WORK ORDER:
From the first line to the last, repeat the data exactly but leave out the pictures.

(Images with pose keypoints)
▶

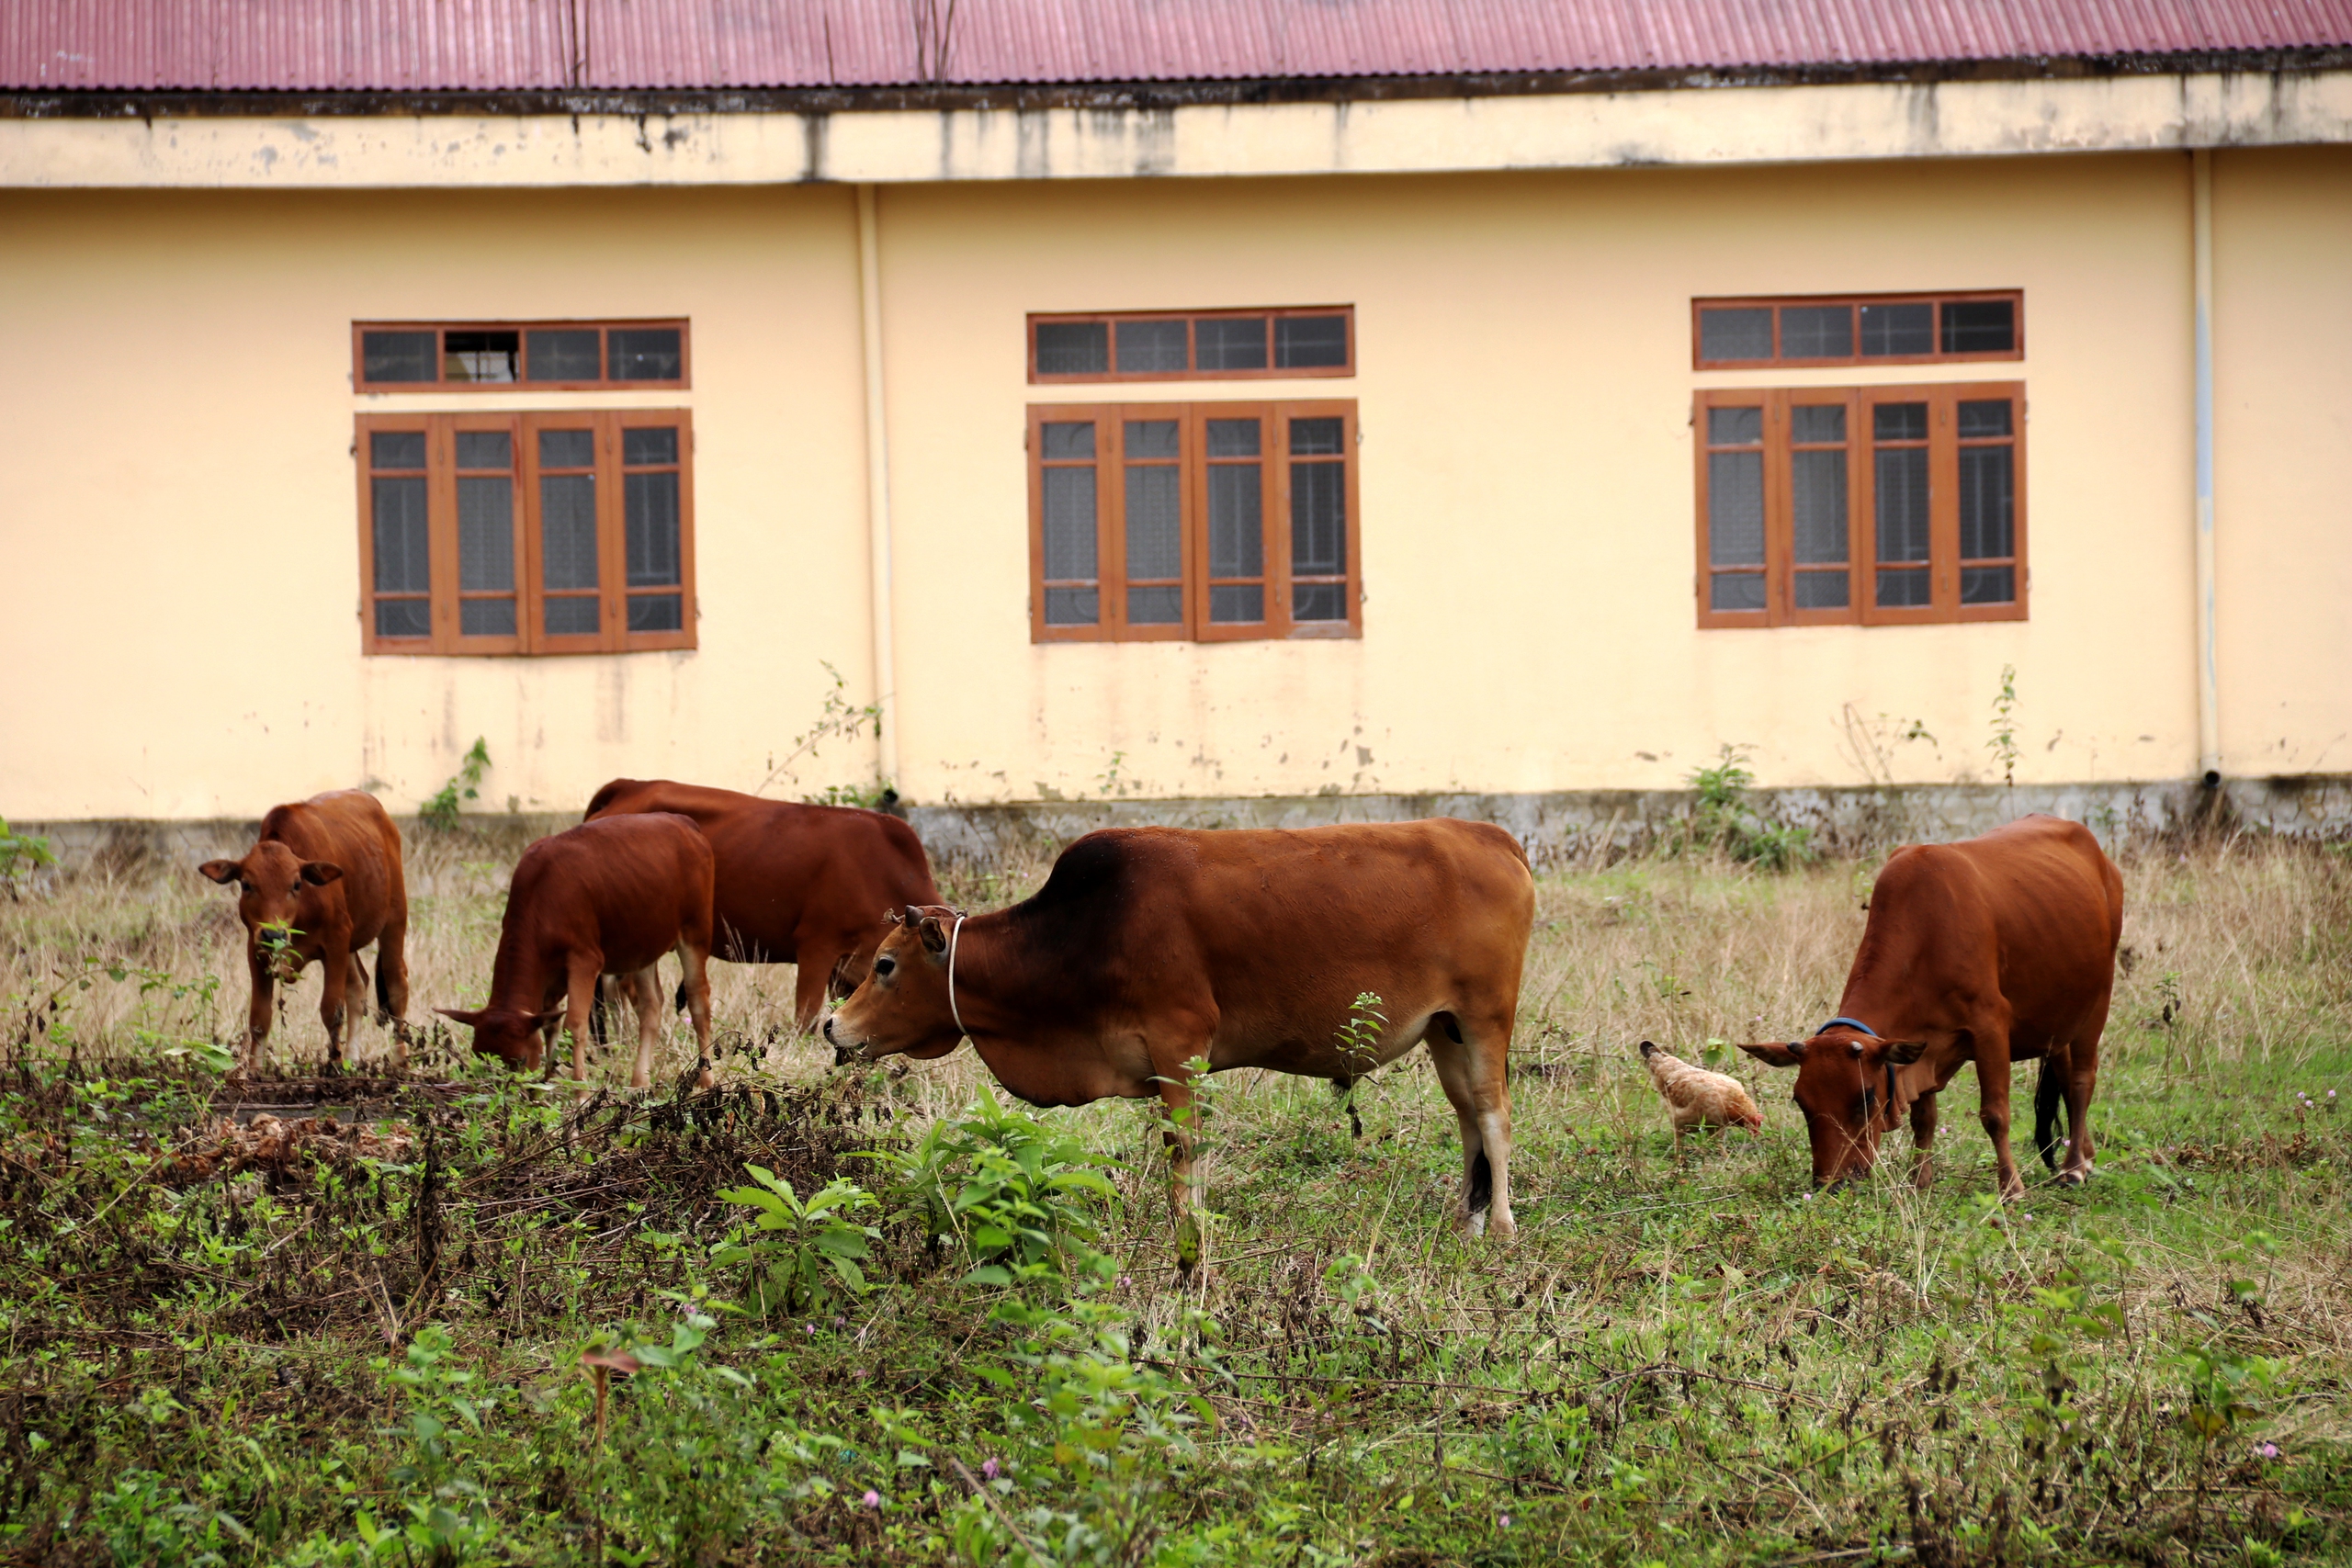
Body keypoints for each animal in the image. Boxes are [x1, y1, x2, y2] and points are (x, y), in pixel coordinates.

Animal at [199, 789, 412, 1072]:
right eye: (246, 884)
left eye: (297, 884)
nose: (274, 935)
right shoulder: (256, 948)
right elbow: (259, 1017)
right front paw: (254, 1071)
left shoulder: (336, 940)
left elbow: (331, 1010)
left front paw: (333, 1066)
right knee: (359, 985)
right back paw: (353, 1058)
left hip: (394, 920)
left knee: (395, 982)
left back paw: (400, 1062)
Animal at [439, 808, 715, 1090]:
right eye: (478, 1056)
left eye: (521, 1058)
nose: (502, 1091)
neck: (541, 894)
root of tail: (683, 822)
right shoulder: (548, 973)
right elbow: (550, 1024)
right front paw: (546, 1083)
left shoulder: (585, 960)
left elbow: (574, 1026)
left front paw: (579, 1091)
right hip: (643, 945)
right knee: (651, 1006)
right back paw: (639, 1082)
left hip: (695, 931)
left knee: (698, 1000)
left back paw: (706, 1080)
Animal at [828, 822, 1543, 1259]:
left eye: (885, 965)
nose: (832, 1025)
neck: (1080, 935)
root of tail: (1491, 835)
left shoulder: (1179, 1048)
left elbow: (1184, 1160)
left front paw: (1190, 1247)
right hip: (1446, 1029)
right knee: (1468, 1118)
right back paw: (1467, 1221)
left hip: (1485, 1017)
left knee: (1495, 1115)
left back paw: (1503, 1228)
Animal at [1731, 818, 2135, 1194]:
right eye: (1801, 1101)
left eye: (1865, 1097)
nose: (1831, 1183)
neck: (1926, 933)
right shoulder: (1920, 1044)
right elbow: (1923, 1118)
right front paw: (1920, 1180)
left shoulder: (1990, 1027)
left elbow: (1995, 1114)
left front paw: (2011, 1188)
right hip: (2062, 1018)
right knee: (2065, 1076)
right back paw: (2087, 1155)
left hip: (2098, 1000)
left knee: (2082, 1080)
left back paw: (2074, 1168)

◀

TASK RESULT:
Body keypoints for each animal in the image. Boxes are [x1, y1, x2, y2] and points are (x, y), in pixel coordinates.

Animal at [199, 789, 412, 1072]:
right eye: (246, 884)
left eye: (297, 884)
nose: (274, 935)
right shoulder: (256, 948)
right elbow: (259, 1017)
right front paw: (254, 1071)
left shoulder: (336, 940)
left elbow: (331, 1010)
left front paw: (333, 1066)
right knee: (359, 985)
right back paw: (353, 1058)
left hip: (394, 920)
left knee: (395, 982)
left back paw: (400, 1062)
Animal at [439, 808, 715, 1090]:
right eye: (478, 1056)
left eye: (521, 1058)
nose: (502, 1091)
neck: (541, 894)
root of tail: (683, 822)
right shoulder: (548, 973)
right elbow: (550, 1024)
right front paw: (546, 1083)
left shoulder: (585, 960)
left elbow: (574, 1026)
left front paw: (579, 1091)
right hip: (643, 945)
right knee: (651, 1006)
right back paw: (639, 1082)
left hip: (695, 931)
left knee: (698, 1000)
left back paw: (706, 1080)
Animal at [828, 822, 1543, 1259]:
left eye: (885, 965)
nose: (832, 1025)
neck: (1080, 935)
root of tail: (1491, 835)
left shoulder: (1179, 1048)
left elbow: (1184, 1160)
left front paw: (1190, 1247)
right hip: (1446, 1029)
right knee: (1468, 1118)
right back paw: (1467, 1221)
left hip: (1485, 1017)
left knee: (1495, 1115)
left back paw: (1503, 1228)
Animal at [1731, 818, 2135, 1194]:
right eye: (1801, 1101)
left eye: (1865, 1097)
nose: (1831, 1183)
neck: (1926, 933)
right shoulder: (1920, 1044)
right elbow: (1923, 1118)
right front paw: (1920, 1180)
left shoulder: (1990, 1027)
left elbow: (1995, 1114)
left front paw: (2011, 1188)
right hip: (2062, 1018)
right knee: (2065, 1076)
right back paw: (2087, 1155)
left hip: (2098, 1000)
left knee: (2082, 1080)
left back paw: (2074, 1168)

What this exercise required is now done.